HelmaSwarm uses an XML configuration file from which it reads its properties. This file is called swarm.conf and is either set by just copying it to the application directory, or by setting the helma.conf app property:

  swarm.conf = /path/to/helmaswarm/swarm.conf

The most important setting in helma.conf is the JGroups network stack. By default, HelmaSwarm uses a UDP multicast stack called "udp". helma.swarm also contains a TCP stack. The JGroups stack is configured with the following app property:

  swarm.jgroups.stack = [udp|tcp|custom]

The default UDP multicast stack uses port 22024 on multicast address 224.0.0.132. It is advisable to use a different setting if multiple swarm instances are operated on the same local network to avoid unnecessary network traffic.

Asynchronous Communication and Sticky Sessions

HelmaSwarm uses asynchronous communication for keeping consistent state among Helma instances. This means that messages are sent without the sender waiting for confirmation of receipt by other swarm members. While this greatly reduces group communication overhead and complexity, it makes it possible that a client that has altered some state on one Helma instance may still see the old state in a subsequent request to another swarm member, if that request gets ahead of the swarm notification of the state change.

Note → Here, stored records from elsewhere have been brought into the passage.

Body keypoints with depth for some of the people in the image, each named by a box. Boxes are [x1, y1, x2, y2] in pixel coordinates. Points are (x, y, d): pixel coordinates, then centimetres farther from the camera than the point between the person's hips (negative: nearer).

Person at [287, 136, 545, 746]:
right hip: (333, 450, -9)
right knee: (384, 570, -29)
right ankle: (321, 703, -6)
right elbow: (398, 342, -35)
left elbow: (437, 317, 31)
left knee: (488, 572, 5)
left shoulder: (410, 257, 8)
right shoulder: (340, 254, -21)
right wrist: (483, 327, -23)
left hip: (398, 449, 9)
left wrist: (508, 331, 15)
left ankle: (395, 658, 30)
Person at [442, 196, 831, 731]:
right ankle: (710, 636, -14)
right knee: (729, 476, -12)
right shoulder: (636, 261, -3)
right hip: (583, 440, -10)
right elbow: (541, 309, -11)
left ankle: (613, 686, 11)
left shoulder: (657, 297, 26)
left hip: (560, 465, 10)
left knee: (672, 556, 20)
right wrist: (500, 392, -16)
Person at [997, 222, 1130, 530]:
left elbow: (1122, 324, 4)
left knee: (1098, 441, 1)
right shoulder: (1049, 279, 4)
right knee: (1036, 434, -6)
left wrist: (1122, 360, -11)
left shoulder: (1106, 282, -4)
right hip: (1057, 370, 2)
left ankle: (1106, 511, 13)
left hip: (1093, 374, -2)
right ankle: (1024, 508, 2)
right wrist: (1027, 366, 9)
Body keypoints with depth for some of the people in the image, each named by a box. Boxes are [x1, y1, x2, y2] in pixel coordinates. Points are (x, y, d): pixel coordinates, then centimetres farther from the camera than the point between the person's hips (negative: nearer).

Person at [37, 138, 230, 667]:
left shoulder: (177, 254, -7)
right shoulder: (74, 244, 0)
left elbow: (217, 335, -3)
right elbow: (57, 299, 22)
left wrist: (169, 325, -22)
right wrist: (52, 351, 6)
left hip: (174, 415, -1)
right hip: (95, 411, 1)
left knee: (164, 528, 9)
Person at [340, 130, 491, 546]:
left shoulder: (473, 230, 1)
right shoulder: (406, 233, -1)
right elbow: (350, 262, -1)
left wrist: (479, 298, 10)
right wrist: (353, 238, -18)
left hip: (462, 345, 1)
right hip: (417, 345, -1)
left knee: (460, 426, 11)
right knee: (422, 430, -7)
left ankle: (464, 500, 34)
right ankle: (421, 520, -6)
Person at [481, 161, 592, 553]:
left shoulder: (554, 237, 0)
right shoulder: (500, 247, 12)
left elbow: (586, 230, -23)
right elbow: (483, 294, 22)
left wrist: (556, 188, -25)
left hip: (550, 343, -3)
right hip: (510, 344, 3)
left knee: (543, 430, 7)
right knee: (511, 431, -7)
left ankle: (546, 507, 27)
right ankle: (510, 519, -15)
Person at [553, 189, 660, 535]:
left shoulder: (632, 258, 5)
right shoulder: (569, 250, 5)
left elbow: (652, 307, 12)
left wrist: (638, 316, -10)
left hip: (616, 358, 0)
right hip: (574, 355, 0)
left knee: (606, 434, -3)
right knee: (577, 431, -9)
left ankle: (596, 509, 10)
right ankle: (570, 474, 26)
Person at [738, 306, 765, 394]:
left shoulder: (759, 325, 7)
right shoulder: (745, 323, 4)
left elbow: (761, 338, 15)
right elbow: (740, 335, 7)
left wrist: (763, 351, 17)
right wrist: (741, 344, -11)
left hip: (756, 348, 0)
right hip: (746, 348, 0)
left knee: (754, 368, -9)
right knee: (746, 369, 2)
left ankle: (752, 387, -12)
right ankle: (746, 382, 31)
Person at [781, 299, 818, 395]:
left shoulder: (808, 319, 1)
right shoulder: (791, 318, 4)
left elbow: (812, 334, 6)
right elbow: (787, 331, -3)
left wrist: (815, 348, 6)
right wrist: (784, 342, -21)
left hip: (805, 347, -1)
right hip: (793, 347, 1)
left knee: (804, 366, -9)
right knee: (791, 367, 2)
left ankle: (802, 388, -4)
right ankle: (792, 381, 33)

For this reason it is advisable (although not strictly necessary) to use sticky sessions with HelmaSwarm clusters. See doc/README-Apache.txt for information on how to implement sticky sessions with Apache and mod_jk. Round Robin DNS should minimize the risk of this scenario, since DNS names aren't refreshed that often, and if they are chances should be small that DNS lookup and HTTP request gets ahead of HelmaSwarm communication on the server LAN.